**What is needed**. Render the lines in each of the rows below as a numbered list, leaving out any blank lines.

+ + + + +

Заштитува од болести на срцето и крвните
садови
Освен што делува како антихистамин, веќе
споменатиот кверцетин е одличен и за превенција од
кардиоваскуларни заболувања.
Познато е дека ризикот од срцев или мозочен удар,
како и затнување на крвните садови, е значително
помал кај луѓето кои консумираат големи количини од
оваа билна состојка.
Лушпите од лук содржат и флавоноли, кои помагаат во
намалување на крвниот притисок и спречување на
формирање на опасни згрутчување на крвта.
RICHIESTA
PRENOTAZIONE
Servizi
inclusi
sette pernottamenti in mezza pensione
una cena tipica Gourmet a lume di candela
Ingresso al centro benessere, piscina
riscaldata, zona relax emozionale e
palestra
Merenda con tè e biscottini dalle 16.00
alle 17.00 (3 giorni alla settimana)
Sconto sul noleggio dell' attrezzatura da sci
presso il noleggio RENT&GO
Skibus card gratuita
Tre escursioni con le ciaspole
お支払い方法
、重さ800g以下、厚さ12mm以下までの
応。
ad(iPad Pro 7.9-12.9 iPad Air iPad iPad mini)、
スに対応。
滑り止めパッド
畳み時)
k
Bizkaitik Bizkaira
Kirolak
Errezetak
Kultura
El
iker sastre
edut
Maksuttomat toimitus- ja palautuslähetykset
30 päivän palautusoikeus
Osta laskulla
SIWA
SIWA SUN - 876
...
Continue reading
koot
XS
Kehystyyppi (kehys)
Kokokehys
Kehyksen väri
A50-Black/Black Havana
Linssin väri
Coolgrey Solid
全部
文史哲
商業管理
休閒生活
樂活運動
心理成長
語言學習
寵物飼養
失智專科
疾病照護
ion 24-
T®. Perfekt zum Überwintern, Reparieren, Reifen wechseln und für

+ + + + +

**Output of the task**.
1. Заштитува од болести на срцето и крвните
2. садови
3. Освен што делува како антихистамин, веќе
4. споменатиот кверцетин е одличен и за превенција од
5. кардиоваскуларни заболувања.
6. Познато е дека ризикот од срцев или мозочен удар,
7. како и затнување на крвните садови, е значително
8. помал кај луѓето кои консумираат големи количини од
9. оваа билна состојка.
10. Лушпите од лук содржат и флавоноли, кои помагаат во
11. намалување на крвниот притисок и спречување на
12. формирање на опасни згрутчување на крвта.
13. RICHIESTA
14. PRENOTAZIONE
15. Servizi
16. inclusi
17. sette pernottamenti in mezza pensione
18. una cena tipica Gourmet a lume di candela
19. Ingresso al centro benessere, piscina
20. riscaldata, zona relax emozionale e
21. palestra
22. Merenda con tè e biscottini dalle 16.00
23. alle 17.00 (3 giorni alla settimana)
24. Sconto sul noleggio dell' attrezzatura da sci
25. presso il noleggio RENT&GO
26. Skibus card gratuita
27. Tre escursioni con le ciaspole
28. お支払い方法
29. 、重さ800g以下、厚さ12mm以下までの
30. 応。
31. ad(iPad Pro 7.9-12.9 iPad Air iPad iPad mini)、
32. スに対応。
33. 滑り止めパッド
34. 畳み時)
35. k
36. Bizkaitik Bizkaira
37. Kirolak
38. Errezetak
39. Kultura
40. El
41. iker sastre
42. edut
43. Maksuttomat toimitus- ja palautuslähetykset
44. 30 päivän palautusoikeus
45. Osta laskulla
46. SIWA
47. SIWA SUN - 876
48. ...
49. Continue reading
50. koot
51. XS
52. Kehystyyppi (kehys)
53. Kokokehys
54. Kehyksen väri
55. A50-Black/Black Havana
56. Linssin väri
57. Coolgrey Solid
58. 全部
59. 文史哲
60. 商業管理
61. 休閒生活
62. 樂活運動
63. 心理成長
64. 語言學習
65. 寵物飼養
66. 失智專科
67. 疾病照護
68. ion 24-
69. T®. Perfekt zum Überwintern, Reparieren, Reifen wechseln und für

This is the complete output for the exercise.